Archaeologists have discovered the remains of a medieval whip in the grounds of Rufford Abbey.
The pieces are believed to be a monastic copper scourge – and are one of only four in the country.
Scourges, or whips, were woven copper-alloy wires braided together and used by people in the middle ages to chastise themselves.
It is believed the Cistercian monks who lived at the abbey in the 1300s may have used the scourges to whip themselves in an attempt to keep the Black Death at bay.
Nottinghamshire County Council community archaeologists made the find underneath a meadow at the site.
It had a stain of green colouring the soil surrounding the copper metal, but recent tests have only just revealed its significance.
Similarities with the scourge on display at Rievaulx Abbey in North Yorkshire led archaeologists Emily Gillott, and Lorraine Horsley to make the connection and they have now had confirmation of its significance. A third similar scourge had previously been found at Grovebury Priory, Bedfordshire, with the fourth found at Roche Abbey, South Yorkshire.

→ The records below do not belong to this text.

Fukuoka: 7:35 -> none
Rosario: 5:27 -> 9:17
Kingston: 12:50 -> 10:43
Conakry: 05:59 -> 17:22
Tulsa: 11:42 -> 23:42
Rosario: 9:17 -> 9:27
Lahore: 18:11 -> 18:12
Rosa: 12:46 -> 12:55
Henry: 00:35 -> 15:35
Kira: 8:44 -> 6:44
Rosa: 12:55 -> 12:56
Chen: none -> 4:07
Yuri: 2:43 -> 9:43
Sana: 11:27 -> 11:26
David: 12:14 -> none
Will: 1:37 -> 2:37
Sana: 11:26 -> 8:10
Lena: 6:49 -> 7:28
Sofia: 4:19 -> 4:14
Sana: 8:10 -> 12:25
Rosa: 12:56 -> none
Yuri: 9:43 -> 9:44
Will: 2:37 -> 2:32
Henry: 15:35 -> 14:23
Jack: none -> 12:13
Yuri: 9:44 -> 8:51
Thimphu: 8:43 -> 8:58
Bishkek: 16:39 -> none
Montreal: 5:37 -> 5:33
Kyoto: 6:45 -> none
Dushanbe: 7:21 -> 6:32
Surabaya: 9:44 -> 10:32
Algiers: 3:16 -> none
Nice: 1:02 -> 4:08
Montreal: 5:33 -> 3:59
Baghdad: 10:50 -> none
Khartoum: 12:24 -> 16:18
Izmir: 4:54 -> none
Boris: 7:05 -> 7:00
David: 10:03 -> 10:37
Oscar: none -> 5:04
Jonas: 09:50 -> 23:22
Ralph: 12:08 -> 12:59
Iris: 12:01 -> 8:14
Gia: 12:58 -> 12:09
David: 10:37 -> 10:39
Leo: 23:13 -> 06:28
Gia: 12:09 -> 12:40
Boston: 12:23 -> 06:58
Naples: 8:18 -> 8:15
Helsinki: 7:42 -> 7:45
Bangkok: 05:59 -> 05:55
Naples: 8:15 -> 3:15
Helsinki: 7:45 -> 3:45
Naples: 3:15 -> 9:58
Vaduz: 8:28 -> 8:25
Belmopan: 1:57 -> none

Glyn Coppack, a medieval specialist, said: “There must be a number of unidentified scourges from monastic excavations. However, apart from the one from Grovebury, I have not seen any others myself.
“I suspect they are very rare indeed. This is an exceptional find.”
Councillor John Knight, culture committee chairman, said: “Each archaeological dig at Rufford Abbey unearths something new about its remarkable history and this is another fascinating discovery which helps us to build a picture of what life could have been like for the monks living in the abbey during the dark days of the Black Death and its aftermath.”